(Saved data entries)
+ + +

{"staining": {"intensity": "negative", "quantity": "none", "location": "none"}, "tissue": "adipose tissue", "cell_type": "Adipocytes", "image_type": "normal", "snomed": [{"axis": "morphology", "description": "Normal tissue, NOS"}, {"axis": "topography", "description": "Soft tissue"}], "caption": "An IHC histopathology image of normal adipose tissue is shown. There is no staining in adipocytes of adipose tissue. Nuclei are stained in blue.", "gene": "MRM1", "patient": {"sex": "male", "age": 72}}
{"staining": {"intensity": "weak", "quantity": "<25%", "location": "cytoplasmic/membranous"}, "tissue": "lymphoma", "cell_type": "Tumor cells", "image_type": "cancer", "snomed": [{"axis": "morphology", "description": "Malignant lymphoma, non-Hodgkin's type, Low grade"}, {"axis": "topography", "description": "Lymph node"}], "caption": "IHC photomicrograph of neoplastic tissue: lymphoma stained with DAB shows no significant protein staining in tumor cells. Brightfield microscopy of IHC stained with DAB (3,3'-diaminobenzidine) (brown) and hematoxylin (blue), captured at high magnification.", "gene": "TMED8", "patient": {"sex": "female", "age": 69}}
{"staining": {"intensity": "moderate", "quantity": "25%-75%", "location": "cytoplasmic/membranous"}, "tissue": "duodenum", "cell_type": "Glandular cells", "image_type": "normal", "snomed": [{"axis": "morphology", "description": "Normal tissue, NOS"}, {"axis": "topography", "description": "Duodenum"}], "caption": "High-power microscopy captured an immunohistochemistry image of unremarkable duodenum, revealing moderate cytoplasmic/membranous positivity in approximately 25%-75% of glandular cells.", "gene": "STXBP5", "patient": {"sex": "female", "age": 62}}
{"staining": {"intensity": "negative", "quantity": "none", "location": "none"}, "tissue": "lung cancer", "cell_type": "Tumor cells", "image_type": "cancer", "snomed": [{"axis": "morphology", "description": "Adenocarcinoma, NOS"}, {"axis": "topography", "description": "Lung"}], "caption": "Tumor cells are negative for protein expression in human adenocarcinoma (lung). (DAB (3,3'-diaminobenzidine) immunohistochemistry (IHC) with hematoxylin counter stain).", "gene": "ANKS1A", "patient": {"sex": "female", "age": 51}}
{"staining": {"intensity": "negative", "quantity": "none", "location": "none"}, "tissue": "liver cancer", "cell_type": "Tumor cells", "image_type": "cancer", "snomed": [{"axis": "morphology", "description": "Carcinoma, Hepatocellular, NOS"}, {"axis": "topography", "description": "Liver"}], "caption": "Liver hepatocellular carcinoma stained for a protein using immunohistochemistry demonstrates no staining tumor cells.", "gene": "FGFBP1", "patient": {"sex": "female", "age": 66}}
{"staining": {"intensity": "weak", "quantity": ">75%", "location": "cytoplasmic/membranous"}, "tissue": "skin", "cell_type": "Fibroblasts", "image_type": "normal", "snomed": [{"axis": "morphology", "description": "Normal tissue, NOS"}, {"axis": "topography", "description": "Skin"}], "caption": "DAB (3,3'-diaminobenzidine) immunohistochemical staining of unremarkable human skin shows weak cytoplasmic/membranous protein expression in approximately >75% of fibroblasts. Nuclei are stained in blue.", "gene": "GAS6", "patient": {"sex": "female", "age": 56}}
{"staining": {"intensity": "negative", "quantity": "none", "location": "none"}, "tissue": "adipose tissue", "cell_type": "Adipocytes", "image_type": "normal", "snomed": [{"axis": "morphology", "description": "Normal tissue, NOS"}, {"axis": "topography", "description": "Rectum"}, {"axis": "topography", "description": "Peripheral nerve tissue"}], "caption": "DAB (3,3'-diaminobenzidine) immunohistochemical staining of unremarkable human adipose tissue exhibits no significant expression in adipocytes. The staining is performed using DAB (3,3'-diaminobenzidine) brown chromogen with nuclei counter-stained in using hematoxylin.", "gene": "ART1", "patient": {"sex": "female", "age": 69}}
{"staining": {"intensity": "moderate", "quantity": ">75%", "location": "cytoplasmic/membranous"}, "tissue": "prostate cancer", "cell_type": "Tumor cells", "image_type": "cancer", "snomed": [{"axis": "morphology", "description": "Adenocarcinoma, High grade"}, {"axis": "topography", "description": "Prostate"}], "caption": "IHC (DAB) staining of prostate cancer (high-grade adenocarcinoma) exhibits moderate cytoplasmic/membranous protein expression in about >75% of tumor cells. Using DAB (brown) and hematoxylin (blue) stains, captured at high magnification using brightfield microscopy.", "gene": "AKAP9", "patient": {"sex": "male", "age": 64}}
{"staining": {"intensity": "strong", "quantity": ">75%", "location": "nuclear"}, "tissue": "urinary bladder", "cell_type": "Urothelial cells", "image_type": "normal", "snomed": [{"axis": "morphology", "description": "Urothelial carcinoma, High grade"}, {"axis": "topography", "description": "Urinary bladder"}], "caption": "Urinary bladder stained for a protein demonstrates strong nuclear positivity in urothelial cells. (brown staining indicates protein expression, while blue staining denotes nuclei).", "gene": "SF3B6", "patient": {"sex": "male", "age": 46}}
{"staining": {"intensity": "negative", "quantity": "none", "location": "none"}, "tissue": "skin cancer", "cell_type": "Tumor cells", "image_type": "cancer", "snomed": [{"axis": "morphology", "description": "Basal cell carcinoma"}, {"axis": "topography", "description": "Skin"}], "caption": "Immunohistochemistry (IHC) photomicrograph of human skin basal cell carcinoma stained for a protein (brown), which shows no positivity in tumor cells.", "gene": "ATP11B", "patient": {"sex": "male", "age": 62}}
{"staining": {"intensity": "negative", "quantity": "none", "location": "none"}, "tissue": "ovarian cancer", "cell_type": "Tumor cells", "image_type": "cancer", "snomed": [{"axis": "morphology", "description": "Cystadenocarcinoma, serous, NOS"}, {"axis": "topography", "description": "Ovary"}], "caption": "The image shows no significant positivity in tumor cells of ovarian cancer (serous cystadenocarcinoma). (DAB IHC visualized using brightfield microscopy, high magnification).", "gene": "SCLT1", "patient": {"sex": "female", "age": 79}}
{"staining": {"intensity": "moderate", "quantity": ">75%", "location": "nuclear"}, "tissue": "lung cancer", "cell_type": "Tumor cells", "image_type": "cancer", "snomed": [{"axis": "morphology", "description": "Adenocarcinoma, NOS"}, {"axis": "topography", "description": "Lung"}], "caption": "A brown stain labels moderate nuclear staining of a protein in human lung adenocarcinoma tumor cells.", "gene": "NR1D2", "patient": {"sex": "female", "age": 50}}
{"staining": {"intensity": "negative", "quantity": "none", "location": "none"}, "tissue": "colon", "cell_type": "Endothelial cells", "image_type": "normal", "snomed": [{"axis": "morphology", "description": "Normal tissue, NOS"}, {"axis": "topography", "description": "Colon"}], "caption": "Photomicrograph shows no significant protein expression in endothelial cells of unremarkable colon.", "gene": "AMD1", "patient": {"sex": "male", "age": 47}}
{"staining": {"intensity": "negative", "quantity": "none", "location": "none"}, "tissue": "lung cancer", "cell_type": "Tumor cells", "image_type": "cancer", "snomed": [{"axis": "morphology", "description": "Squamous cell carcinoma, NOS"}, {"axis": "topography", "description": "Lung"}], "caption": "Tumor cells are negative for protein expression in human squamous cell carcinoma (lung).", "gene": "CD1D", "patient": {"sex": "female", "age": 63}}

+ + +

TASK OBJECTIVE → Write out each line of the data that holds the string "positivity".

SOLVED EXERCISE →
{"staining": {"intensity": "moderate", "quantity": "25%-75%", "location": "cytoplasmic/membranous"}, "tissue": "duodenum", "cell_type": "Glandular cells", "image_type": "normal", "snomed": [{"axis": "morphology", "description": "Normal tissue, NOS"}, {"axis": "topography", "description": "Duodenum"}], "caption": "High-power microscopy captured an immunohistochemistry image of unremarkable duodenum, revealing moderate cytoplasmic/membranous positivity in approximately 25%-75% of glandular cells.", "gene": "STXBP5", "patient": {"sex": "female", "age": 62}}
{"staining": {"intensity": "strong", "quantity": ">75%", "location": "nuclear"}, "tissue": "urinary bladder", "cell_type": "Urothelial cells", "image_type": "normal", "snomed": [{"axis": "morphology", "description": "Urothelial carcinoma, High grade"}, {"axis": "topography", "description": "Urinary bladder"}], "caption": "Urinary bladder stained for a protein demonstrates strong nuclear positivity in urothelial cells. (brown staining indicates protein expression, while blue staining denotes nuclei).", "gene": "SF3B6", "patient": {"sex": "male", "age": 46}}
{"staining": {"intensity": "negative", "quantity": "none", "location": "none"}, "tissue": "skin cancer", "cell_type": "Tumor cells", "image_type": "cancer", "snomed": [{"axis": "morphology", "description": "Basal cell carcinoma"}, {"axis": "topography", "description": "Skin"}], "caption": "Immunohistochemistry (IHC) photomicrograph of human skin basal cell carcinoma stained for a protein (brown), which shows no positivity in tumor cells.", "gene": "ATP11B", "patient": {"sex": "male", "age": 62}}
{"staining": {"intensity": "negative", "quantity": "none", "location": "none"}, "tissue": "ovarian cancer", "cell_type": "Tumor cells", "image_type": "cancer", "snomed": [{"axis": "morphology", "description": "Cystadenocarcinoma, serous, NOS"}, {"axis": "topography", "description": "Ovary"}], "caption": "The image shows no significant positivity in tumor cells of ovarian cancer (serous cystadenocarcinoma). (DAB IHC visualized using brightfield microscopy, high magnification).", "gene": "SCLT1", "patient": {"sex": "female", "age": 79}}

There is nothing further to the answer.